### Texte de l'exercice
______

Cette description du multiculturalisme canadien me semble simplificatrice et la nature du problème, mal posée. Présenter le multiculturalisme canadien sous le seul angle idéologique passe sous silence le fait qu’il s’agit aussi d’une politique publique qui a évolué et qui a fait l’objet de maintes critiques – certaines semblables à celles avancées par Joseph Facal – au Canada. La représentation qu’il en a renvoie, pour l’essentiel, aux intentions annoncées par le gouvernement fédéral au début des années 1970. Lorsque cette politique fut introduite au Parlement fédéral en octobre 1971, Pierre Elliott Trudeau a certes déclaré que le pluralisme culturel était « l’essence même de l’identité canadienne » et que chaque groupe ethnique avait « le droit de conserver et de faire épanouir sa propre culture et ses propres valeurs dans le contexte canadien », affirmant du même coup qu’il n’y avait pas de cultures officielles au Canada. Cette politique visait clairement à déclasser la représentation du Canada comme un pays biculturel reposant sur les « deux peuples fondateurs » pour y substituer une autre représentation qui mettrait de l’avant l’idée de mosaïque ou de courtepointe. Plutôt que de faire reposer la genèse du multiculturalisme sur la « déferlante » des groupes revendiquant la reconnaissance de leurs différences et exigeant la réparation des torts historiques dont ils auraient été les victimes (ce qui, au moment de l’adoption du multiculturalisme, n’était certes pas le cas des individus issus des vagues d’immigration européenne et, on a tendance à l’oublier, américaine), une lecture plus contextualisée aurait été nécessaire pour mieux comprendre pourquoi le Québec s’est toujours opposé à cette politique sur la base de ses fondements (notamment la coupure entre langue et culture, la banalisation de la place occupée historiquement par la nation québécoise) et non des principes défendus (notamment le respect des cultures minoritaires).

______

[Entrées stockées du jeu de données]
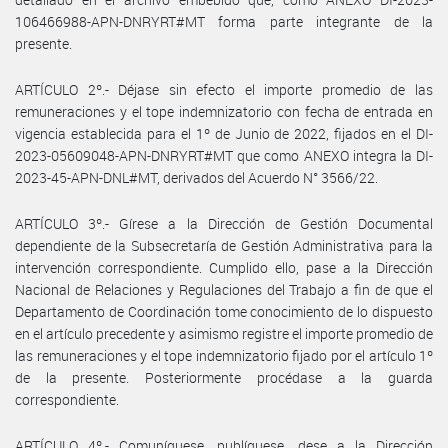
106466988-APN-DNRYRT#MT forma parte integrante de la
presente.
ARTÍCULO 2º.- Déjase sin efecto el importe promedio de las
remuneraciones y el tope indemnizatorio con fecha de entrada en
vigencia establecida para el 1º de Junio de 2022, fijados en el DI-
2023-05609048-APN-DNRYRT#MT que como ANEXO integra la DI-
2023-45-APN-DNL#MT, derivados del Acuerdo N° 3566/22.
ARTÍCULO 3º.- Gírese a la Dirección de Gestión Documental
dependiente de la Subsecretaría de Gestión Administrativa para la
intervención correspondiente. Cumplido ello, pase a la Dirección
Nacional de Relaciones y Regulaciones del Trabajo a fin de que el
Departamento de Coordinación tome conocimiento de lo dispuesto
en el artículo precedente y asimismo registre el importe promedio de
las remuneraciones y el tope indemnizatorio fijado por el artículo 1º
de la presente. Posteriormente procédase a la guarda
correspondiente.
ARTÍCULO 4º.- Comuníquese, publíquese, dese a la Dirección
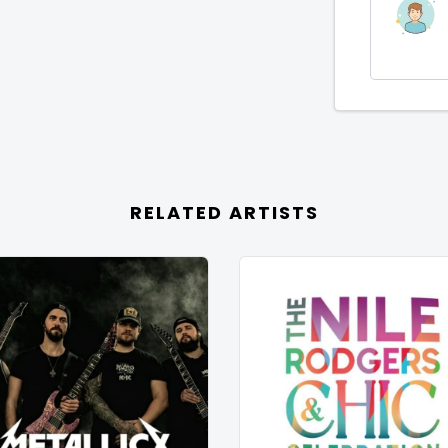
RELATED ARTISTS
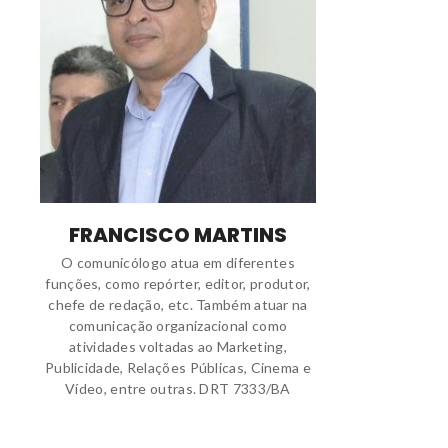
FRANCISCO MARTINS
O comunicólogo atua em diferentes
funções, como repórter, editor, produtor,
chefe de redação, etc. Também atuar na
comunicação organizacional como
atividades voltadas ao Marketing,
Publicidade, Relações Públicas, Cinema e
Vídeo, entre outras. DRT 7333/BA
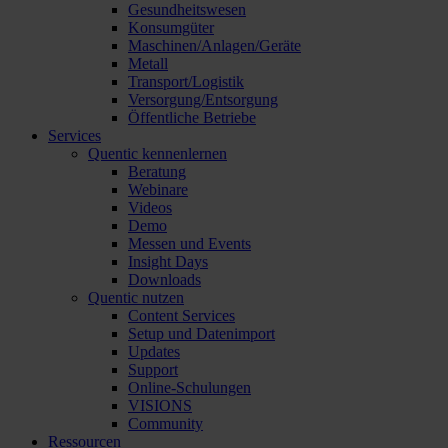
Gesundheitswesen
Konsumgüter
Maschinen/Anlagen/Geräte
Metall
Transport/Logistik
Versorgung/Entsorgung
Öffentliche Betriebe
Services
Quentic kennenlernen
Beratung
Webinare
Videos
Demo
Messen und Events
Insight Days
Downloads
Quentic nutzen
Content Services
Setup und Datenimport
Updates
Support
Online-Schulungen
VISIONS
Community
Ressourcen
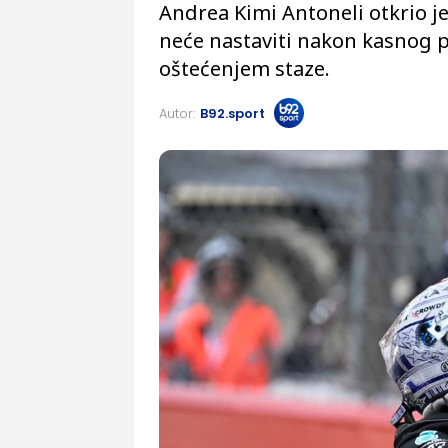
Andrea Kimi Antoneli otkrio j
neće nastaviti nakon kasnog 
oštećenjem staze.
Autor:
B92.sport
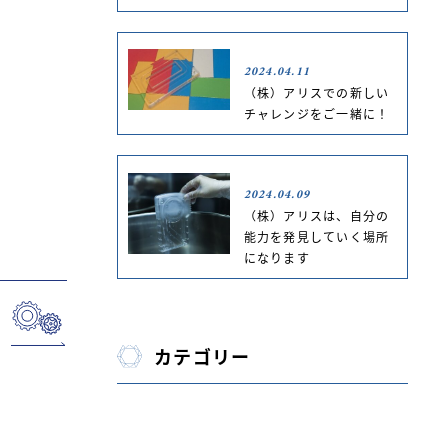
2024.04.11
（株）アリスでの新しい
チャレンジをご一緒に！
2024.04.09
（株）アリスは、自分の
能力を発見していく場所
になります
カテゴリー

______

### Travail demandé
Selon le passage sur le multiculturalisme canadien présenté plus haut, pourquoi la description critiquée est-elle jugée simplificatrice ? Répondez en une à trois phrases.

### Réponse attendue
Elle présente le multiculturalisme canadien sous le seul angle idéologique. Elle passe ainsi sous silence le fait qu'il s'agit aussi d'une politique publique qui a évolué et qui a fait l'objet de maintes critiques au Canada.